TERMINATION OF LIABILITY

  1. We shall be relieved of all liability for obligation incurred to the Buyer whenever, and to the extent to which, the fulfilment of such obligation is prevented, frustrated or impeded in consequence of any statute, rules, regulations, orders or requisitions issued by any Government department, Council or any other duly constituted authority or by reason of any strikes, combination of workmen, lockouts, breakdown of plant, accident, civil commotion, war, force majeure or any other cause beyond our control.

LAW

  1. These conditions and the contract and all matters pertaining thereto shall be governed by English Law, and the English Courts shall have jurisdiction in relation thereto.

Warranty

E-Commerce Warranty

Machines are supplied as standard with 12 Months parts only warranty - You will be responsible for the labour cost element of the warranty

You have the option to upgrade to a full warranty at the time of machine purchase.

Full Warranty

Full warranty is standard twelve (12) months parts and labour warranty from date of machine purchase, unless otherwise agreed in writing. Extended parts and Labour warranty packages are covered by these same terms and conditions.

Pee Gee Limited agrees under this warranty to repair or replace, at its discretion, any original part that proves to be defective under normal use due to faulty material or workmanship, during the warranty period, providing the equipment has been unaltered, and has been properly installed, and has been maintained and operated in accordance with applicable factory instruction manual furnished with the machine.

The labour required to repair or replace such defective parts will be paid by Pee Gee Limited within mainland UK during the warranty period, provided that the labour has been performed by a Pee Gee Ltd authorised service agency, having prior authorisation from our Technical Services Department. Any repair work undertaken on the machine by persons other than a Pee Gee Limited authorised service agent is the sole responsibility of the customer.

All labour to be performed during normal working hours. Premiums for overtime working by authorised service agents will not be paid by Pee Gee Limited.

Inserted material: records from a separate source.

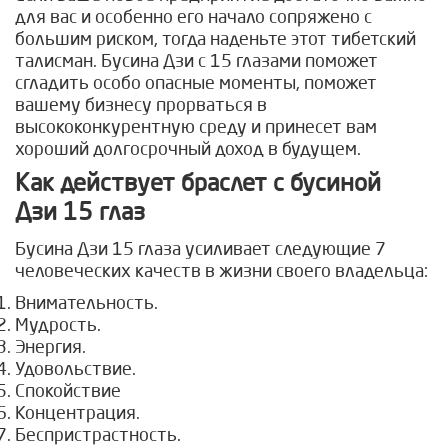
для вас и особенно его начало сопряжено с
большим риском, тогда наденьте этот тибетский
талисман. Бусина Дзи с 15 глазами поможет
сгладить особо опасные моменты, поможет
вашему бизнесу прорваться в
высококонкурентную среду и принесет вам
хороший долгосрочный доход в будущем.
Как действует браслет с бусиной
Дзи 15 глаз
Бусина Дзи 15 глаза усиливает следующие 7
человеческих качеств в жизни своего владельца:
Внимательность.
Мудрость.
Энергия.
Удовольствие.
Спокойствие
Концентрация.
Беспристрастность.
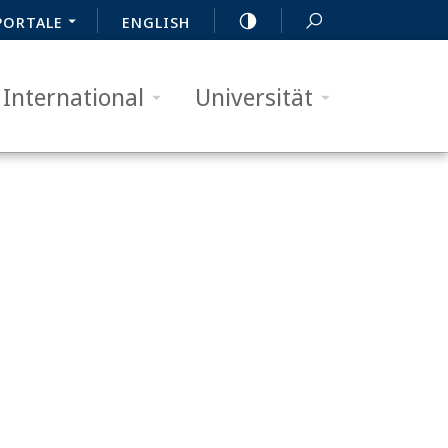
PORTALE
ENGLISH
International
Universität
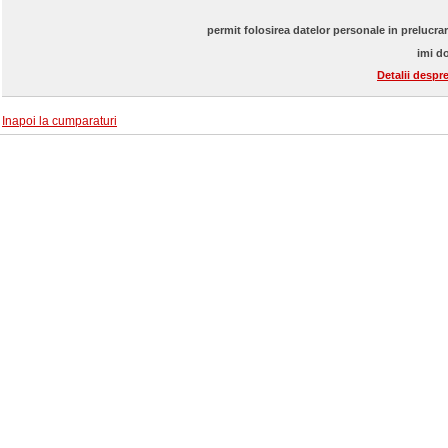
permit folosirea datelor personale in prelucra
imi do
Detalii despr
Inapoi la cumparaturi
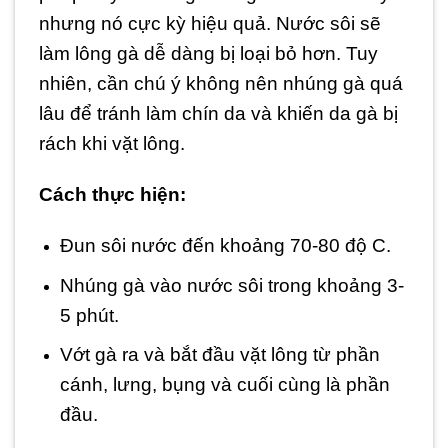
nhưng nó cực kỳ hiệu quả. Nước sôi sẽ
làm lông gà dễ dàng bị loại bỏ hơn. Tuy
nhiên, cần chú ý không nên nhúng gà quá
lâu để tránh làm chín da và khiến da gà bị
rách khi vặt lông.
Cách thực hiện:
Đun sôi nước đến khoảng 70-80 độ C.
Nhúng gà vào nước sôi trong khoảng 3-
5 phút.
Vớt gà ra và bắt đầu vặt lông từ phần
cánh, lưng, bụng và cuối cùng là phần
đầu.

This warranty is void if defect is due to damage resulting from shipment, handling, fire, water, accident, abuse, misuse, acts of God, attempted repairs or improper installation by unauthorised persons, and if serial numbers or identifying marks have been removed or altered, or if equipment is used for purposes other than that intended.

Warranty Exclusions

  • Machine interior or components found to be contaminated with calcium deposit, i.e. limescale.
  • Failures due to site related issues such as defective gas,electrical,water supplies.
  • Any blockages within the machine or waste pipework of the building, or flooding caused by pumped tank wastes provided and fitted by other contractors.
  • Problems associated with inconsistent electrical phasing or loading from the customers' distribution board or at the localised isolator.
  • Call outs for poor results where we find that the machine is operating without a detergent when required, or a wetting agent supply.
  • Where we are called to attend leaks and find that reported leaks are from apparatus not provided as part of the Pee Gee Limited supply package.
  • Where we find that non recommended parts or components have been fitted to the machine resulting in failure of that item.
  • Where there is visible evidence of misuse, i.e. damaged doors, operating the machine incorrectly or incorrect re-assembly of the machine after cleaning, wash jets or nozzles missing on the internal washing and rinsing system resulting in poor results, or where the fault has been caused by below standard cleaning procedures.
  • In the event that Pee Gee Limited or its authorised service agency after examining the equipment in response to a report of a defective part as provided above determines that such original part is not defective, then the customer shall pay the costs of the abortive service call.